The mobile world – Symbian, Linux, Windows

I read a long but awesome post about the future of mobile devices and there operating systems.

Its mainly focused on the open sourcing of Nokia’s Symbian, and on the reasons for it and the benefits from it. I mostly agree with it, though I think he forgot a bit about Apple. So Symbian and Linux share the mobile OS market somehow, Microsofts Windows had its time, but didn’t win. Now that Symbian is Open Source, why would any manufacturer buy licenses for Windows mobile? And as the markets of PDAs and mobile / smartphones are basically merged by now, there is no reason to stay with Microsoft.

So whats next, did the revolution really happen without anyone noticing? Do we really live in a free (mobile) world yet? Well, not yet. Open Source, Symbian and Linux are just not “cool” enough to compete with Apple and their iPhone. Obviously the iPhone isn’t superior to other smartphones in anything but in marketing. From a developers point of view the iPhone is a very sad device. Its as closed as mobile phones used to be, you have to pay a fee to be able to develop / sell / give away Software for it. And there is no reason to think Apple will ever understand the idea behind Open Source. It probably wouldn’t even work for them, their business model is just too focused on closed source.

So what will the future be like? Will we all be zombies who blindly follow the marketers? Probably yes, at least the majority. But then, hopefully Nokia and Co will be able to affront Apple’s marketing, and be as “cool” as them.

The mobile world – Symbian, Linux, Windows

9 thoughts on “The mobile world – Symbian, Linux, Windows

  1. Apple do understand some things about open source.
    They were more than happy to steel it for their kernel.

    I think Nokia has been cooler than Apple … ummmm always.

  2. True, they misuse it, though they don’t have a community to benefit from.

    Well, you don’t count, you’re too technical, and you don’t fall too easily for the marketers. 😉

  3. Dradts says:

    “You have to pay a fee to be able to develop / sell / give away Software for it”

    This is just not true. The development kit is for free, and selling software costs a fee of 30% of the retail price.

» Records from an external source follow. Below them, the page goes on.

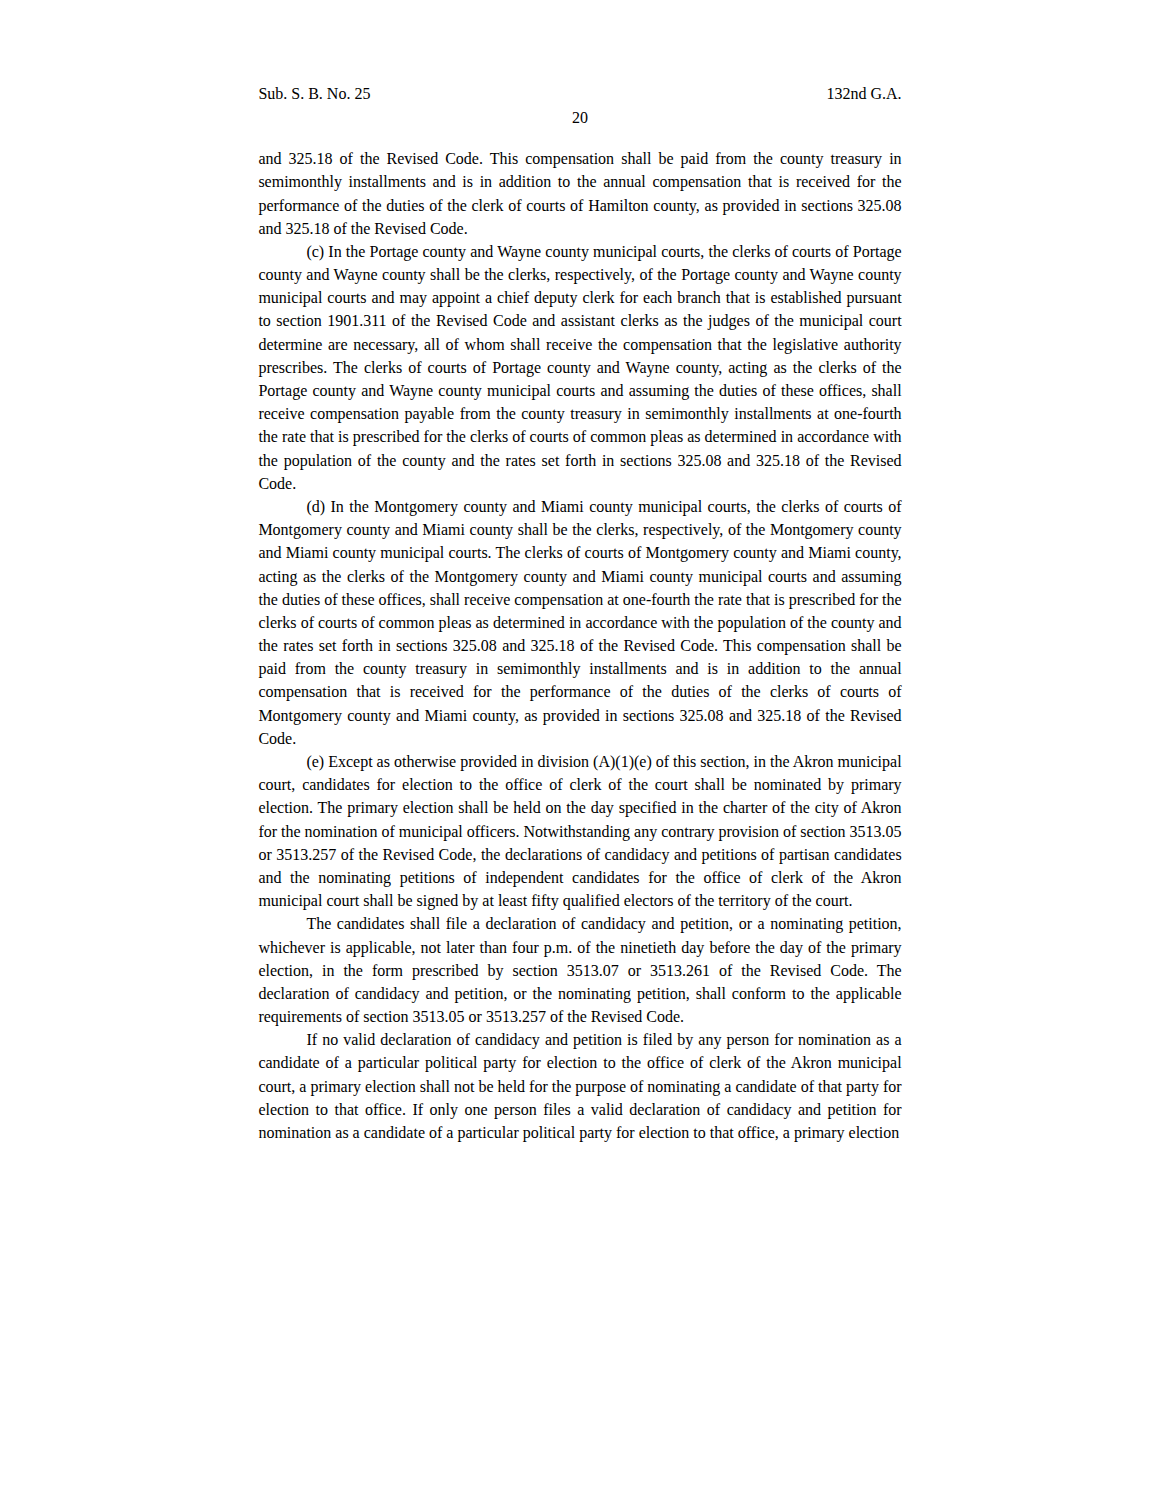Sub. S. B. No. 25 132nd G.A.
20
and 325.18 of the Revised Code. This compensation shall be paid from the county treasury in semimonthly installments and is in addition to the annual compensation that is received for the performance of the duties of the clerk of courts of Hamilton county, as provided in sections 325.08 and 325.18 of the Revised Code.
(c) In the Portage county and Wayne county municipal courts, the clerks of courts of Portage county and Wayne county shall be the clerks, respectively, of the Portage county and Wayne county municipal courts and may appoint a chief deputy clerk for each branch that is established pursuant to section 1901.311 of the Revised Code and assistant clerks as the judges of the municipal court determine are necessary, all of whom shall receive the compensation that the legislative authority prescribes. The clerks of courts of Portage county and Wayne county, acting as the clerks of the Portage county and Wayne county municipal courts and assuming the duties of these offices, shall receive compensation payable from the county treasury in semimonthly installments at one-fourth the rate that is prescribed for the clerks of courts of common pleas as determined in accordance with the population of the county and the rates set forth in sections 325.08 and 325.18 of the Revised Code.
(d) In the Montgomery county and Miami county municipal courts, the clerks of courts of Montgomery county and Miami county shall be the clerks, respectively, of the Montgomery county and Miami county municipal courts. The clerks of courts of Montgomery county and Miami county, acting as the clerks of the Montgomery county and Miami county municipal courts and assuming the duties of these offices, shall receive compensation at one-fourth the rate that is prescribed for the clerks of courts of common pleas as determined in accordance with the population of the county and the rates set forth in sections 325.08 and 325.18 of the Revised Code. This compensation shall be paid from the county treasury in semimonthly installments and is in addition to the annual compensation that is received for the performance of the duties of the clerks of courts of Montgomery county and Miami county, as provided in sections 325.08 and 325.18 of the Revised Code.
(e) Except as otherwise provided in division (A)(1)(e) of this section, in the Akron municipal court, candidates for election to the office of clerk of the court shall be nominated by primary election. The primary election shall be held on the day specified in the charter of the city of Akron for the nomination of municipal officers. Notwithstanding any contrary provision of section 3513.05 or 3513.257 of the Revised Code, the declarations of candidacy and petitions of partisan candidates and the nominating petitions of independent candidates for the office of clerk of the Akron municipal court shall be signed by at least fifty qualified electors of the territory of the court.
The candidates shall file a declaration of candidacy and petition, or a nominating petition, whichever is applicable, not later than four p.m. of the ninetieth day before the day of the primary election, in the form prescribed by section 3513.07 or 3513.261 of the Revised Code. The declaration of candidacy and petition, or the nominating petition, shall conform to the applicable requirements of section 3513.05 or 3513.257 of the Revised Code.
If no valid declaration of candidacy and petition is filed by any person for nomination as a candidate of a particular political party for election to the office of clerk of the Akron municipal court, a primary election shall not be held for the purpose of nominating a candidate of that party for election to that office. If only one person files a valid declaration of candidacy and petition for nomination as a candidate of a particular political party for election to that office, a primary election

So it’s also possible to give away free software.

    Also, developers seem to like the iPhone platform. There are already 500+ applications available in the AppStore, even though it hasn’t even been released yet 😉

  4. Is it? I thought you have to pay $90 to be able to develop?
    Well, alright, that would be alright then.

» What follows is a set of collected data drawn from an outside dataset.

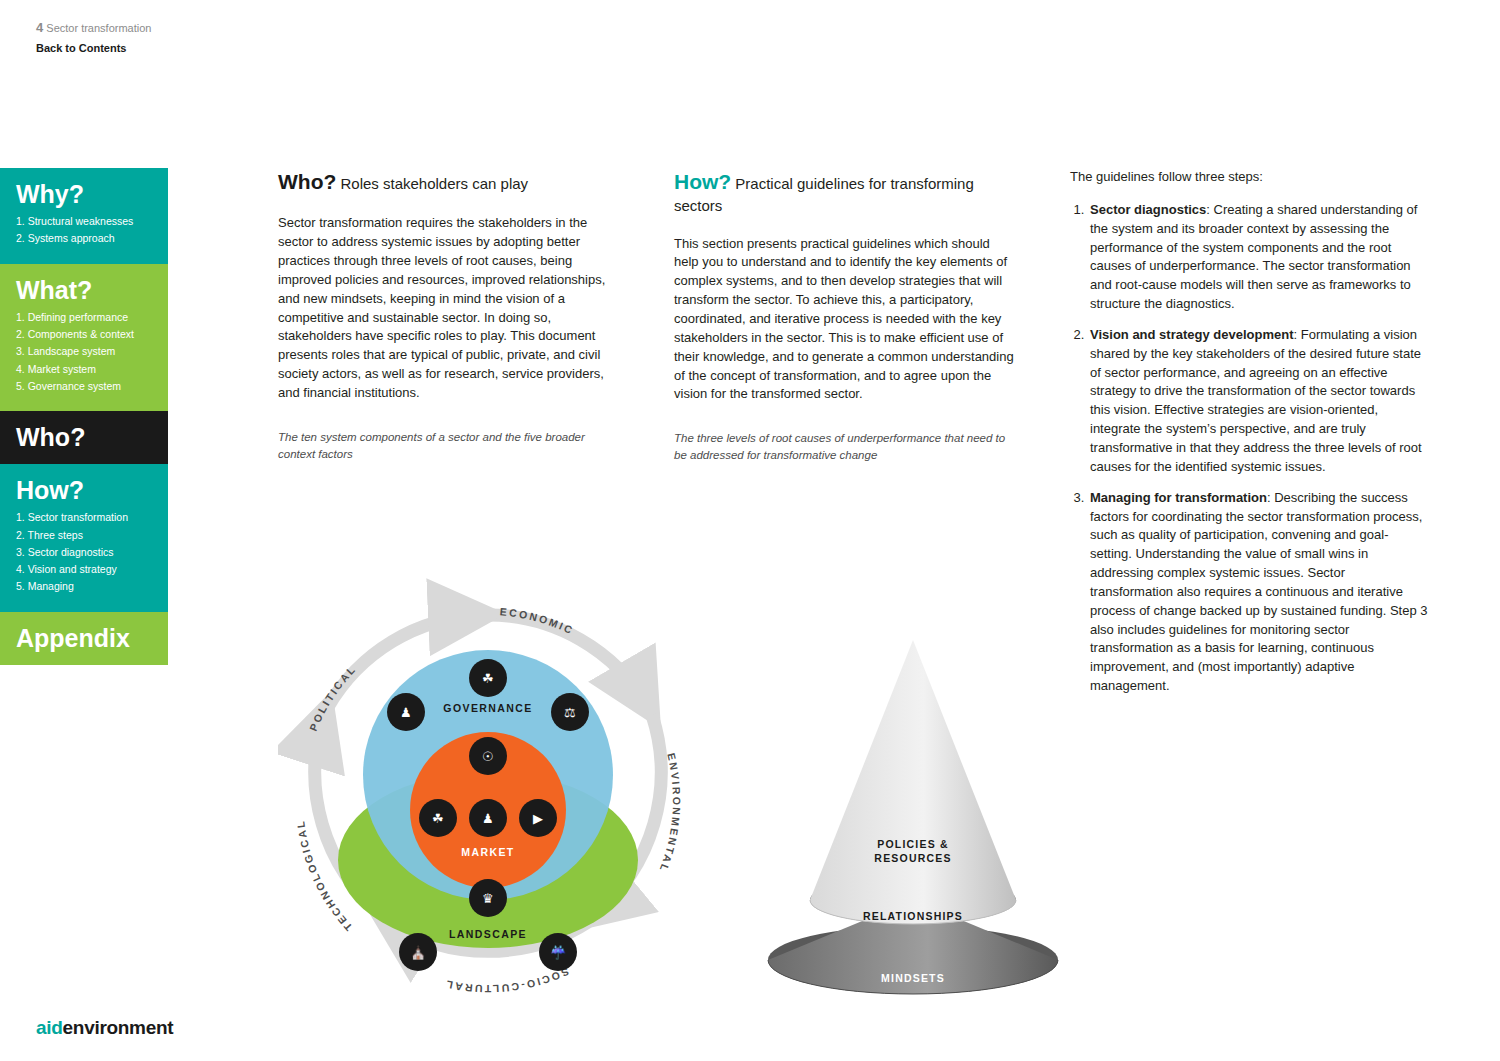4 Sector transformation Back to Contents
Why?
1. Structural weaknesses
2. Systems approach
What?
1. Defining performance
2. Components & context
3. Landscape system
4. Market system
5. Governance system
Who?
How?
1. Sector transformation
2. Three steps
3. Sector diagnostics
4. Vision and strategy
5. Managing
Appendix
Who? Roles stakeholders can play
Sector transformation requires the stakeholders in the sector to address systemic issues by adopting better practices through three levels of root causes, being improved policies and resources, improved relationships, and new mindsets, keeping in mind the vision of a competitive and sustainable sector. In doing so, stakeholders have specific roles to play. This document presents roles that are typical of public, private, and civil society actors, as well as for research, service providers, and financial institutions.
The ten system components of a sector and the five broader context factors
How? Practical guidelines for transforming sectors
This section presents practical guidelines which should help you to understand and to identify the key elements of complex systems, and to then develop strategies that will transform the sector. To achieve this, a participatory, coordinated, and iterative process is needed with the key stakeholders in the sector. This is to make efficient use of their knowledge, and to generate a common understanding of the concept of transformation, and to agree upon the vision for the transformed sector.
The three levels of root causes of underperformance that need to be addressed for transformative change
The guidelines follow three steps:
Sector diagnostics: Creating a shared understanding of the system and its broader context by assessing the performance of the system components and the root causes of underperformance. The sector transformation and root-cause models will then serve as frameworks to structure the diagnostics.
Vision and strategy development: Formulating a vision shared by the key stakeholders of the desired future state of sector performance, and agreeing on an effective strategy to drive the transformation of the sector towards this vision. Effective strategies are vision-oriented, integrate the system’s perspective, and are truly transformative in that they address the three levels of root causes for the identified systemic issues.
Managing for transformation: Describing the success factors for coordinating the sector transformation process, such as quality of participation, convening and goal-setting. Understanding the value of small wins in addressing complex systemic issues. Sector transformation also requires a continuous and iterative process of change backed up by sustained funding. Step 3 also includes guidelines for monitoring sector transformation as a basis for learning, continuous improvement, and (most importantly) adaptive management.
POLITICAL ECONOMIC ENVIRONMENTAL SOCIO-CULTURAL TECHNOLOGICAL ☘ ♟ ⚖ ☉ ☘ ♟ ▶ ♛ ⛪ ☔ GOVERNANCE MARKET LANDSCAPE
POLICIES & RESOURCES RELATIONSHIPS MINDSETS
aid environment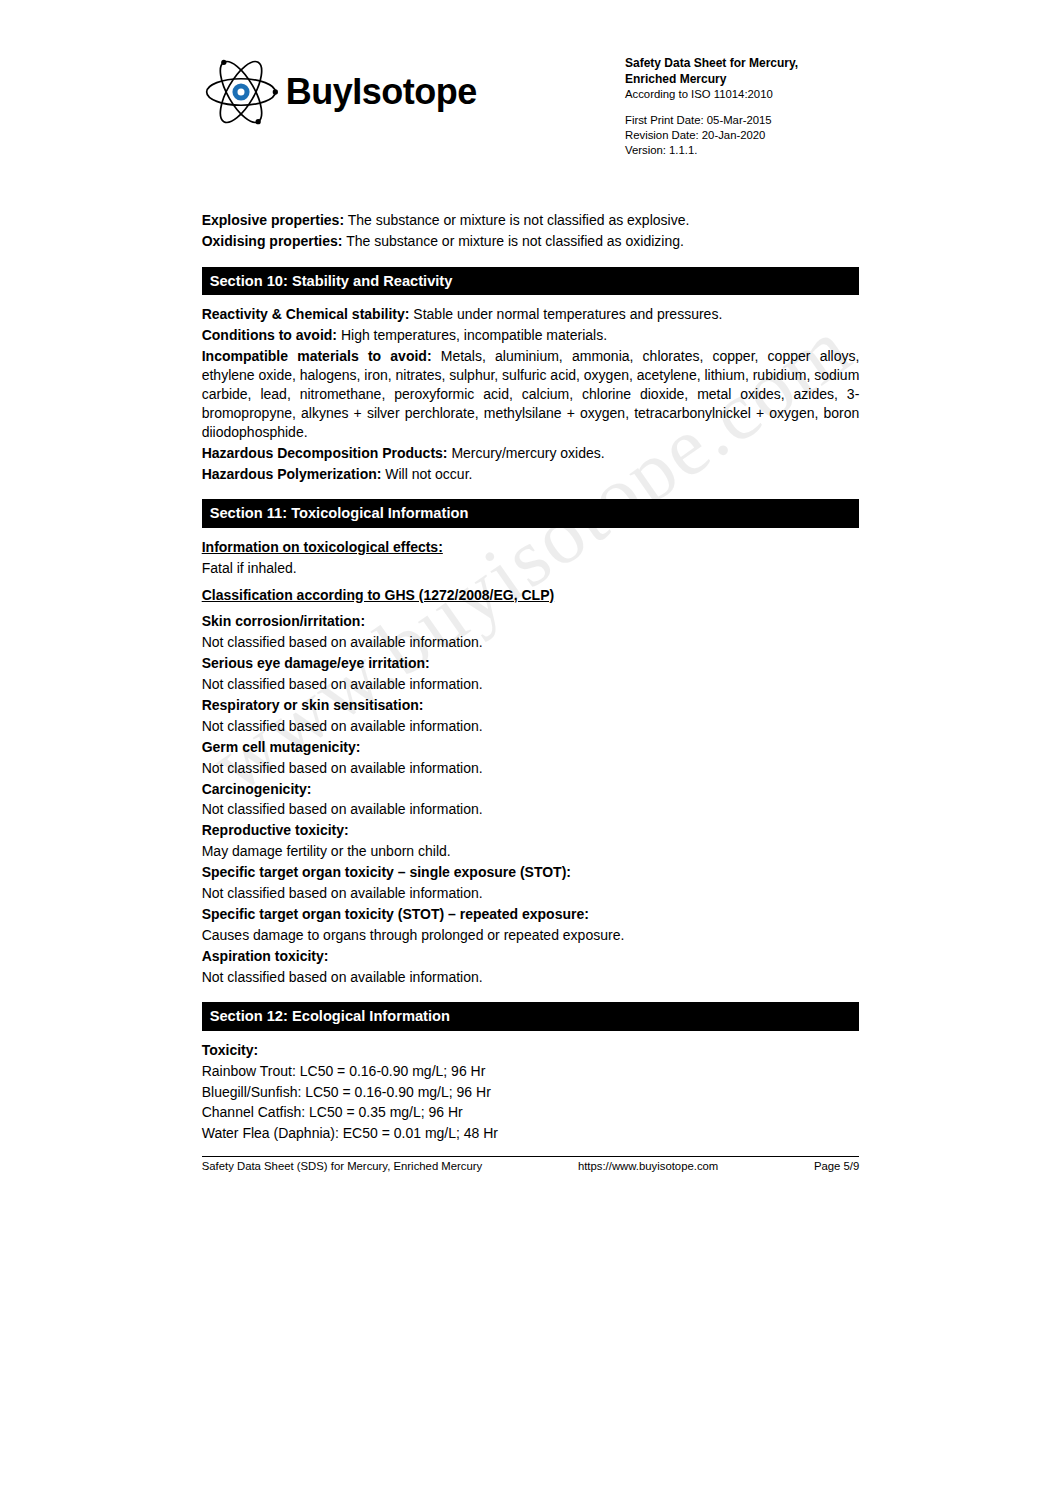www.buyisotope.com
BuyIsotope
Safety Data Sheet for Mercury,
Enriched Mercury
According to ISO 11014:2010
First Print Date: 05-Mar-2015
Revision Date: 20-Jan-2020
Version: 1.1.1.
Explosive properties: The substance or mixture is not classified as explosive.
Oxidising properties: The substance or mixture is not classified as oxidizing.
Section 10: Stability and Reactivity
Reactivity & Chemical stability: Stable under normal temperatures and pressures.
Conditions to avoid: High temperatures, incompatible materials.
Incompatible materials to avoid: Metals, aluminium, ammonia, chlorates, copper, copper alloys, ethylene oxide, halogens, iron, nitrates, sulphur, sulfuric acid, oxygen, acetylene, lithium, rubidium, sodium carbide, lead, nitromethane, peroxyformic acid, calcium, chlorine dioxide, metal oxides, azides, 3-bromopropyne, alkynes + silver perchlorate, methylsilane + oxygen, tetracarbonylnickel + oxygen, boron diiodophosphide.
Hazardous Decomposition Products: Mercury/mercury oxides.
Hazardous Polymerization: Will not occur.
Section 11: Toxicological Information
Information on toxicological effects:
Fatal if inhaled.
Classification according to GHS (1272/2008/EG, CLP)
Skin corrosion/irritation:
Not classified based on available information.
Serious eye damage/eye irritation:
Not classified based on available information.
Respiratory or skin sensitisation:
Not classified based on available information.
Germ cell mutagenicity:
Not classified based on available information.
Carcinogenicity:
Not classified based on available information.
Reproductive toxicity:
May damage fertility or the unborn child.
Specific target organ toxicity – single exposure (STOT):
Not classified based on available information.
Specific target organ toxicity (STOT) – repeated exposure:
Causes damage to organs through prolonged or repeated exposure.
Aspiration toxicity:
Not classified based on available information.
Section 12: Ecological Information
Toxicity:
Rainbow Trout: LC50 = 0.16-0.90 mg/L; 96 Hr
Bluegill/Sunfish: LC50 = 0.16-0.90 mg/L; 96 Hr
Channel Catfish: LC50 = 0.35 mg/L; 96 Hr
Water Flea (Daphnia): EC50 = 0.01 mg/L; 48 Hr
Safety Data Sheet (SDS) for Mercury, Enriched Mercury
https://www.buyisotope.com
Page 5/9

    Well, 500+ applications is not too bad, even though its not that many compared to the 1700+ for Android which won’t be released any time soon. 😉

    1. Dradts says:

      I was wrong with my answer. Indeed, you have to pay 99$ to be able to publish software in the AppStore. Development is for free, as long as you don’t want to try your software on any Apple mobile device. You can only try your apps inside the emulator.

      1. I guess the bigger the AppStore grows, the more Apple closes it down. Thats a quite sad development, lets hope the Googlephone will make a difference here…

  5. Dradts says:

    I think Android will be _the_ competitor for the iPhone. But I think it’s great because competition is usually good for the customers. Hopefully this will lead to a more “open” iPhone OS and better contracts. It’s really not an advantage to have only one distributor in every country selling the iPhone.

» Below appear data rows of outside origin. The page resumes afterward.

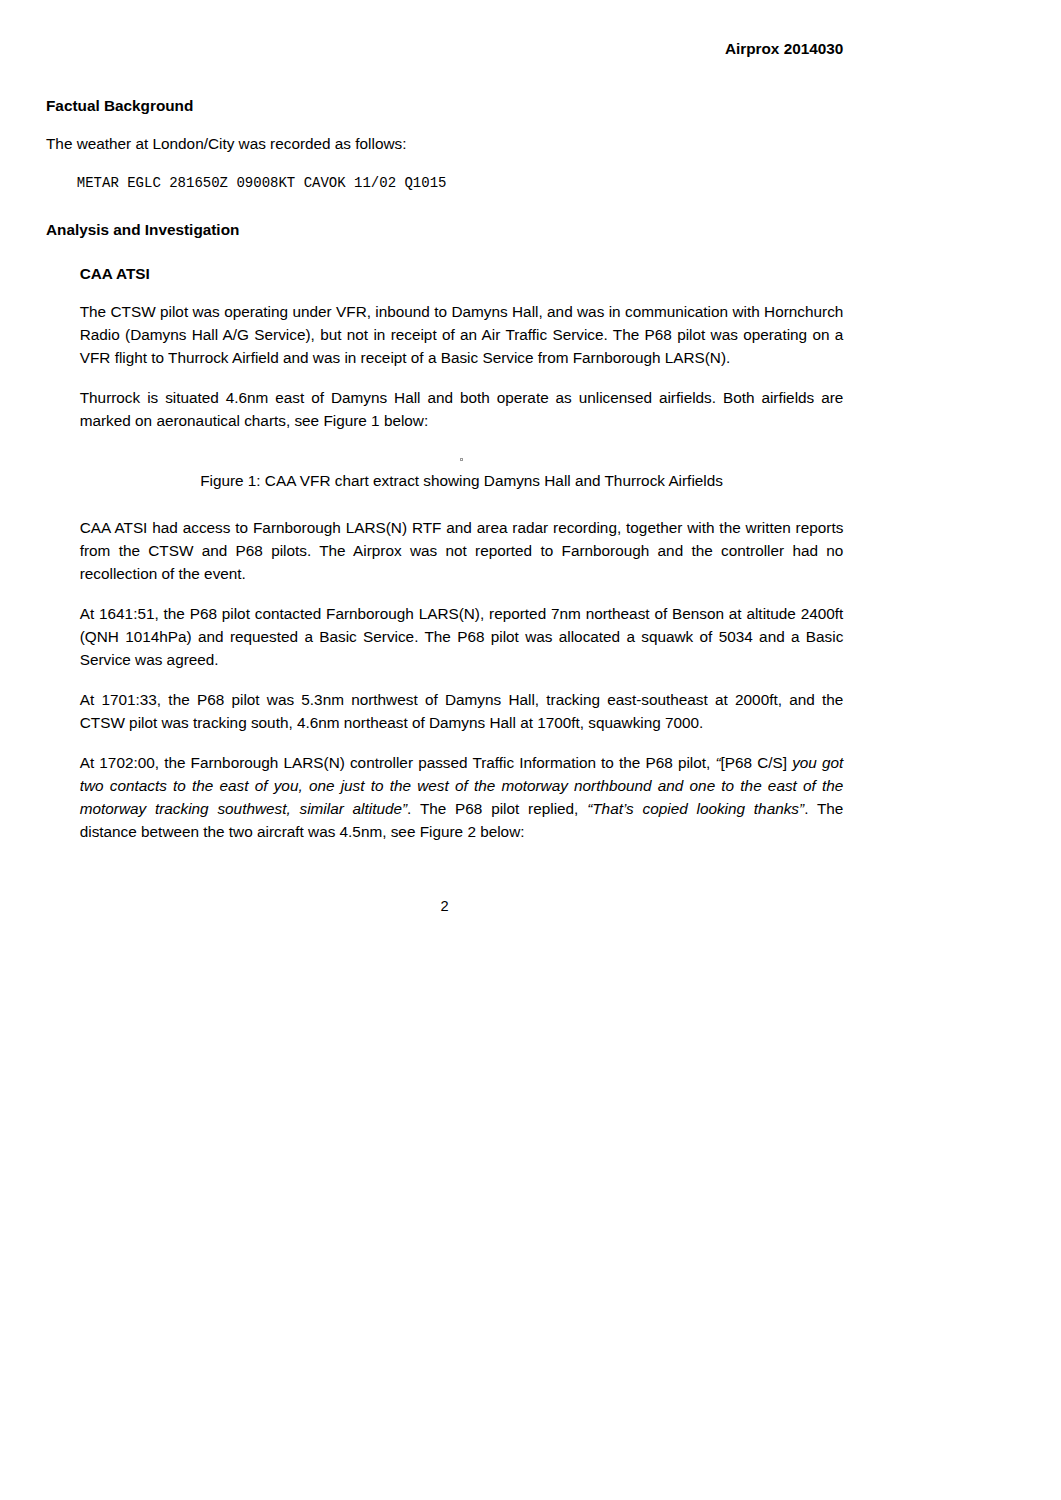Airprox 2014030
Factual Background
The weather at London/City was recorded as follows:
METAR EGLC 281650Z 09008KT CAVOK 11/02 Q1015
Analysis and Investigation
CAA ATSI
The CTSW pilot was operating under VFR, inbound to Damyns Hall, and was in communication with Hornchurch Radio (Damyns Hall A/G Service), but not in receipt of an Air Traffic Service. The P68 pilot was operating on a VFR flight to Thurrock Airfield and was in receipt of a Basic Service from Farnborough LARS(N).
Thurrock is situated 4.6nm east of Damyns Hall and both operate as unlicensed airfields. Both airfields are marked on aeronautical charts, see Figure 1 below:
Figure 1: CAA VFR chart extract showing Damyns Hall and Thurrock Airfields
CAA ATSI had access to Farnborough LARS(N) RTF and area radar recording, together with the written reports from the CTSW and P68 pilots. The Airprox was not reported to Farnborough and the controller had no recollection of the event.
At 1641:51, the P68 pilot contacted Farnborough LARS(N), reported 7nm northeast of Benson at altitude 2400ft (QNH 1014hPa) and requested a Basic Service. The P68 pilot was allocated a squawk of 5034 and a Basic Service was agreed.
At 1701:33, the P68 pilot was 5.3nm northwest of Damyns Hall, tracking east-southeast at 2000ft, and the CTSW pilot was tracking south, 4.6nm northeast of Damyns Hall at 1700ft, squawking 7000.
At 1702:00, the Farnborough LARS(N) controller passed Traffic Information to the P68 pilot, “[P68 C/S] you got two contacts to the east of you, one just to the west of the motorway northbound and one to the east of the motorway tracking southwest, similar altitude”. The P68 pilot replied, “That’s copied looking thanks”. The distance between the two aircraft was 4.5nm, see Figure 2 below:
2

  6. Android surely will make Apple think. Though Symbian (and Nokia) are the clear market leader, with declining iPhone sales. We’ll see if this new iPhone will change that, and for how long.

    The contracts are really strange, not sure why Apple created this situation…

  7. Hi, good post.

    I’m the author of the blog post you comment on. Just wanted to say you’re absolutely right about Apple. The thing is, when I wrote the post iPhone was just this small thing that was one phone model sold only in US.

    Now of course it has continued to increase market share, has updates to the phone models and sold around Europe too. Android is getting traction. They’re still far from Nokia’s market share – but unless Nokia gets their act together to create a vibrant dev community and lots of apps on the app store – Symbian is not a given winner if you ask me now.